## Exercise materials
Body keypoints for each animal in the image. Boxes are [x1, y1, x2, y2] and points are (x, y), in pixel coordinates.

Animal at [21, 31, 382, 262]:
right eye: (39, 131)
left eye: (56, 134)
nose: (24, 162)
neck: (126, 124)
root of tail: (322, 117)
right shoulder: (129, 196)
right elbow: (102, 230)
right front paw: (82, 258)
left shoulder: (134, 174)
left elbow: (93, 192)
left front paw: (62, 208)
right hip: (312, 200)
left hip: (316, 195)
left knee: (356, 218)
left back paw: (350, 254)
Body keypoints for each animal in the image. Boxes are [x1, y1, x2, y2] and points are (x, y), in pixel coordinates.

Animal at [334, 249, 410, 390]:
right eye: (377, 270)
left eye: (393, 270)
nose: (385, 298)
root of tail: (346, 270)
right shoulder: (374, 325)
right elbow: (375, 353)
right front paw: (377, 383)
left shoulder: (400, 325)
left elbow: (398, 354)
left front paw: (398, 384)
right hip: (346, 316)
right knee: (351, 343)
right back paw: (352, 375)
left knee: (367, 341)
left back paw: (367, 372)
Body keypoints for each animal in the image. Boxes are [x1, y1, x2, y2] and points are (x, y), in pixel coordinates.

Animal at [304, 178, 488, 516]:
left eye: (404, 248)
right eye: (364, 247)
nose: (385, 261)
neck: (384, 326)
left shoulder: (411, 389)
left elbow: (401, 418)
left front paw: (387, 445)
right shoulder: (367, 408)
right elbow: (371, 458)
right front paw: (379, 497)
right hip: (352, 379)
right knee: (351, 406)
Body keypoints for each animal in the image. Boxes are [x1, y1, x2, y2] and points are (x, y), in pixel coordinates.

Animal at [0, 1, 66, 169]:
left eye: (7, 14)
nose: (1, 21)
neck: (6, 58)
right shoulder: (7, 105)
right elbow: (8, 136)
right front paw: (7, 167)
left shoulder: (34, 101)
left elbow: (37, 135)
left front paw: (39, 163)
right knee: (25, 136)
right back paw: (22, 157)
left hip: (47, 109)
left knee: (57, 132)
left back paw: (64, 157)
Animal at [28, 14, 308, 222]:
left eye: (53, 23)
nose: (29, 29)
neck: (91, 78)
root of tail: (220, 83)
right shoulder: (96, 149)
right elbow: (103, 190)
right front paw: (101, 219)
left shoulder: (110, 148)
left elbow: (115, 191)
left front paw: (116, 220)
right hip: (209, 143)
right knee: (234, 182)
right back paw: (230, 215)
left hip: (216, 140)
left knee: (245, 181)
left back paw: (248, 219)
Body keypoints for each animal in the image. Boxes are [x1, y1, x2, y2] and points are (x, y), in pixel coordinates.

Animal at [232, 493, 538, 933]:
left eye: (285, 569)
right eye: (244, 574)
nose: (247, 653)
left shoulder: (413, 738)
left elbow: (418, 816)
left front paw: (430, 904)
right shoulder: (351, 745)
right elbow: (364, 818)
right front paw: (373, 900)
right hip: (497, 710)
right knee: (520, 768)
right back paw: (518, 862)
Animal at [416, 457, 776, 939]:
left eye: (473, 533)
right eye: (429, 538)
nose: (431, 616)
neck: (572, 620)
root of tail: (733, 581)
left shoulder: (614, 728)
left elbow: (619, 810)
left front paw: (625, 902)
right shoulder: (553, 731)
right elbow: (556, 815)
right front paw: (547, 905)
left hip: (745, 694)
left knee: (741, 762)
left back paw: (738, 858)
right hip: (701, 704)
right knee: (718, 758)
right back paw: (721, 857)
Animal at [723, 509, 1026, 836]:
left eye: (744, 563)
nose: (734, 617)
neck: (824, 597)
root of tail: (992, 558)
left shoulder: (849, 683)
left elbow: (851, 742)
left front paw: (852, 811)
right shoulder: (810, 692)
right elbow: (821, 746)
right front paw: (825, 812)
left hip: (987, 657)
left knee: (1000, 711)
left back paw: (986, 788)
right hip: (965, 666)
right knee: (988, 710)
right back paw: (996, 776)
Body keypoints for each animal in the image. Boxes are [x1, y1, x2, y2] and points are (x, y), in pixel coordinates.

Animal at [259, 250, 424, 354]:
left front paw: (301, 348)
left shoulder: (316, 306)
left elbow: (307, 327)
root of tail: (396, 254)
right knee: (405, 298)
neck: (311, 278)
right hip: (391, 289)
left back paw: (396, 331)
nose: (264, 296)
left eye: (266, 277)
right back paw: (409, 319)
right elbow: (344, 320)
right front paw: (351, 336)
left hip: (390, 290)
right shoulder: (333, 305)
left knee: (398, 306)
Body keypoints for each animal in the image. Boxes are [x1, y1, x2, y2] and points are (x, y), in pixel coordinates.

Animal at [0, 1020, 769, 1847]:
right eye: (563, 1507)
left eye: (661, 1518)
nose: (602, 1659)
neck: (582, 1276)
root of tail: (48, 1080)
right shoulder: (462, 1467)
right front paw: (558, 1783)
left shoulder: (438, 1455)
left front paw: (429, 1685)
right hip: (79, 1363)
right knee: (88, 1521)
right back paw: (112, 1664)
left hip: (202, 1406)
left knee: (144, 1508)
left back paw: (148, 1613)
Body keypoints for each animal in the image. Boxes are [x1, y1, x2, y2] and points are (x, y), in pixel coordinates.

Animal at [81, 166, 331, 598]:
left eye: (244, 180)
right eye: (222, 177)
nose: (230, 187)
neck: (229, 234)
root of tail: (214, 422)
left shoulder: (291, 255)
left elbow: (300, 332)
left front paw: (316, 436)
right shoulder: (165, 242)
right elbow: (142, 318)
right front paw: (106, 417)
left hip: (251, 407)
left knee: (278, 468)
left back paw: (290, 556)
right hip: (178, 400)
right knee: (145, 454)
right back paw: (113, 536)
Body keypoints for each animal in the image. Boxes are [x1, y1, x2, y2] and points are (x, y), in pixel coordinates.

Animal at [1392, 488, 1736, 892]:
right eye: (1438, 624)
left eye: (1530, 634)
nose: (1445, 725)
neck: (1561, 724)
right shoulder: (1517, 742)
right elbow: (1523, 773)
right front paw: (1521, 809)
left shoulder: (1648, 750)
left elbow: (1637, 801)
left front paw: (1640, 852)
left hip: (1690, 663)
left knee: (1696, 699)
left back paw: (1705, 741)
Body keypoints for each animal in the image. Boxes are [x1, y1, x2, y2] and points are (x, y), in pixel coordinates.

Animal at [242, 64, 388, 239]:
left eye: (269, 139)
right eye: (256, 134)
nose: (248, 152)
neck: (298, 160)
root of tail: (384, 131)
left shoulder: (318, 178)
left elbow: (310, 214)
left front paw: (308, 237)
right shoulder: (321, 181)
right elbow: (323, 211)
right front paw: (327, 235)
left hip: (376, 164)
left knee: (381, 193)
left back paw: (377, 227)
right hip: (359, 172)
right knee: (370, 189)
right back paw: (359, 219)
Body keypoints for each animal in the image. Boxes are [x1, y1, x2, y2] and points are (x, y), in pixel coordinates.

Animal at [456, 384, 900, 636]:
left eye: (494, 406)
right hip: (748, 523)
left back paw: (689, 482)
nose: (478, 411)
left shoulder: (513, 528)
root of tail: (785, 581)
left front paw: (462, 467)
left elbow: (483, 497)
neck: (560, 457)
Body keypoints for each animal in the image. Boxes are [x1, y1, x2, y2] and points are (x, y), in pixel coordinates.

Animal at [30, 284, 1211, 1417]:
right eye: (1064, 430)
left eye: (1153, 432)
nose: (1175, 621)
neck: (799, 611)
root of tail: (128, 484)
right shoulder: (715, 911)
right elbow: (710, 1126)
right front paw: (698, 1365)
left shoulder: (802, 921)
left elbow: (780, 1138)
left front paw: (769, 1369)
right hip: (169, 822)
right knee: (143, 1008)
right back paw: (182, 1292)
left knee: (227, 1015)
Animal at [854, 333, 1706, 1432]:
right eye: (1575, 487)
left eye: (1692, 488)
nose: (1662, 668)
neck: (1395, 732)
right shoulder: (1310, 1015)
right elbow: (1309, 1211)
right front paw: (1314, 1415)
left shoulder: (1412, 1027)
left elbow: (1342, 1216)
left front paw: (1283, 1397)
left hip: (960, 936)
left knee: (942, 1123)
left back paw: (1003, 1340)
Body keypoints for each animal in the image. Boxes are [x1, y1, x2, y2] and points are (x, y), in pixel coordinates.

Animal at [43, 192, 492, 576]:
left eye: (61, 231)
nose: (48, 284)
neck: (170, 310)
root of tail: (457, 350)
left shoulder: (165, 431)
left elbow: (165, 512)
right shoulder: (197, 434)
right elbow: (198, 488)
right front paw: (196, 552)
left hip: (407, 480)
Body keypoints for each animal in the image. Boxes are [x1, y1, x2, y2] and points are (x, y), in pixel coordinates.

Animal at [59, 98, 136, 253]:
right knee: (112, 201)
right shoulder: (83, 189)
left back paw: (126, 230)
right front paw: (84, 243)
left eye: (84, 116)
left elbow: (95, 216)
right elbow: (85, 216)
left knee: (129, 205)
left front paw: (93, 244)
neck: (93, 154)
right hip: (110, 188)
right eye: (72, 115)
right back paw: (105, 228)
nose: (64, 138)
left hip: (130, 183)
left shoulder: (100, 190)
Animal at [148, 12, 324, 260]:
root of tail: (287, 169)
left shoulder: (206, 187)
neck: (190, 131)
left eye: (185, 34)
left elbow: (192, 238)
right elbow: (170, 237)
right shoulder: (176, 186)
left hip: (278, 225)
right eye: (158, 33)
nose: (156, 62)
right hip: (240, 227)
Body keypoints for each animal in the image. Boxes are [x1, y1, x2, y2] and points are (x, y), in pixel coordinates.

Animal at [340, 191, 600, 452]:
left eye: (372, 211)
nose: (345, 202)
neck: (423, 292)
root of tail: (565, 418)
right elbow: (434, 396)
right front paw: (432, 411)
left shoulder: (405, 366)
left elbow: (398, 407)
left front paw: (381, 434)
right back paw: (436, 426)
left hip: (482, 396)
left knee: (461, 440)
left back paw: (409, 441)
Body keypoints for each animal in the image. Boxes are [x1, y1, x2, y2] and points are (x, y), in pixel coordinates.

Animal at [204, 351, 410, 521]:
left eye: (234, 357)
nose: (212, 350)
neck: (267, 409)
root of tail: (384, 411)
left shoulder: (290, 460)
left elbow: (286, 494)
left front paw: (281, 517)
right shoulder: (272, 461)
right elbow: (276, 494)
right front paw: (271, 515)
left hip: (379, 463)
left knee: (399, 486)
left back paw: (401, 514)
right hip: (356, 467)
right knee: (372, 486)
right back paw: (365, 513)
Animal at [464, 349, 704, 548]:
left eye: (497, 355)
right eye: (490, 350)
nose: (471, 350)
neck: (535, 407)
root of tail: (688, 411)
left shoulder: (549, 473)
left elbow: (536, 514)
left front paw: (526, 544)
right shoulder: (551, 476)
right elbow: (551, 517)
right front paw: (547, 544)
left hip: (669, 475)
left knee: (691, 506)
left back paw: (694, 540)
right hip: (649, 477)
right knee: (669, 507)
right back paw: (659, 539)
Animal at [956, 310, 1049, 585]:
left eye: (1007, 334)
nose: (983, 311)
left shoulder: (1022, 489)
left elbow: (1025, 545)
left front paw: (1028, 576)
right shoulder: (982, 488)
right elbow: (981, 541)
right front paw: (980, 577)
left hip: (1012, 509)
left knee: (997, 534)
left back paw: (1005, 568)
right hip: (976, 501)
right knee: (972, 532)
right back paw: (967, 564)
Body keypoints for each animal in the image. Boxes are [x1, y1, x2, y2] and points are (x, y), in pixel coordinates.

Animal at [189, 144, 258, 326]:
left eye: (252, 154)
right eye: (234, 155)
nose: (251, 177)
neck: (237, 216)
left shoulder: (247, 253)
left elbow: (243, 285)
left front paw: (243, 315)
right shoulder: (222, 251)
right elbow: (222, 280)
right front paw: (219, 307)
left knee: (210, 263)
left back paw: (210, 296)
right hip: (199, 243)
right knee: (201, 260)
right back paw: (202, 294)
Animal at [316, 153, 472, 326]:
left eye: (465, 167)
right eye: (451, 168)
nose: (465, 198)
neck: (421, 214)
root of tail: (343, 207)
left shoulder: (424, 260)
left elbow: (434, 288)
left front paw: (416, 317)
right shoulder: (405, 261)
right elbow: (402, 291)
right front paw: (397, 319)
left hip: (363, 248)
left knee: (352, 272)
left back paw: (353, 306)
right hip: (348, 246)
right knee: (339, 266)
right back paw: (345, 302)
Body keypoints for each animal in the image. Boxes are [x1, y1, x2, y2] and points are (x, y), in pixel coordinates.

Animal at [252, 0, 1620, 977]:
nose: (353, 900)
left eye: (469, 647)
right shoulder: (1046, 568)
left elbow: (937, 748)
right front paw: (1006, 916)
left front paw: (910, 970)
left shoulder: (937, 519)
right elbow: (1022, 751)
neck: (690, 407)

## What is required
Please reproduce, exactly as they appear above, the lines from the line containing "right knee: (370, 189)" up to and including the line containing "right hip: (169, 822)".

## Output of the exercise
right knee: (370, 189)
right back paw: (359, 219)
Body keypoints for each animal in the image. Boxes are [x1, y1, x2, y2] and points are (x, y), in pixel coordinates.

Animal at [456, 384, 900, 636]:
left eye: (494, 406)
right hip: (748, 523)
left back paw: (689, 482)
nose: (478, 411)
left shoulder: (513, 528)
root of tail: (785, 581)
left front paw: (462, 467)
left elbow: (483, 497)
neck: (560, 457)
Body keypoints for each animal in the image. Boxes are [x1, y1, x2, y2] and points are (x, y), in pixel coordinates.

Animal at [30, 284, 1211, 1417]:
right eye: (1064, 430)
left eye: (1153, 432)
nose: (1175, 621)
neck: (799, 611)
root of tail: (128, 484)
right shoulder: (715, 911)
right elbow: (710, 1126)
right front paw: (698, 1365)
left shoulder: (802, 921)
left elbow: (780, 1138)
left front paw: (769, 1369)
right hip: (169, 822)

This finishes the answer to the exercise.